EXERCISE DIRECTIONS> Collect each line of the records containing the string "sudo".

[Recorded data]
===============

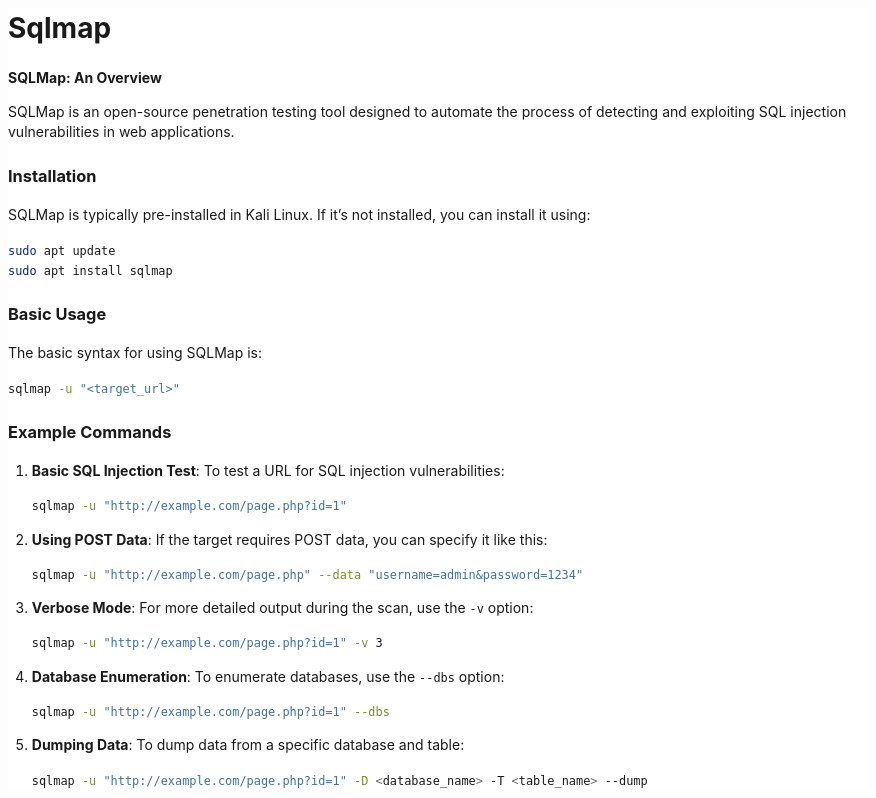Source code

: # Sqlmap
**SQLMap: An Overview**

SQLMap is an open-source penetration testing tool designed to automate the process of detecting and exploiting SQL injection vulnerabilities in web applications.

### Installation

SQLMap is typically pre-installed in Kali Linux. If it’s not installed, you can install it using:

```bash
sudo apt update
sudo apt install sqlmap
```

### Basic Usage

The basic syntax for using SQLMap is:

```bash
sqlmap -u "<target_url>"
```

### Example Commands

1. **Basic SQL Injection Test**:
   To test a URL for SQL injection vulnerabilities:

   ```bash
   sqlmap -u "http://example.com/page.php?id=1"
   ```

2. **Using POST Data**:
   If the target requires POST data, you can specify it like this:

   ```bash
   sqlmap -u "http://example.com/page.php" --data "username=admin&password=1234"
   ```

3. **Verbose Mode**:
   For more detailed output during the scan, use the `-v` option:

   ```bash
   sqlmap -u "http://example.com/page.php?id=1" -v 3
   ```

4. **Database Enumeration**:
   To enumerate databases, use the `--dbs` option:

   ```bash
   sqlmap -u "http://example.com/page.php?id=1" --dbs
   ```

5. **Dumping Data**:
   To dump data from a specific database and table:

   ```bash
   sqlmap -u "http://example.com/page.php?id=1" -D <database_name> -T <table_name> --dump
   ```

===============

ANSWER BELOW>
sudo apt update
sudo apt install sqlmap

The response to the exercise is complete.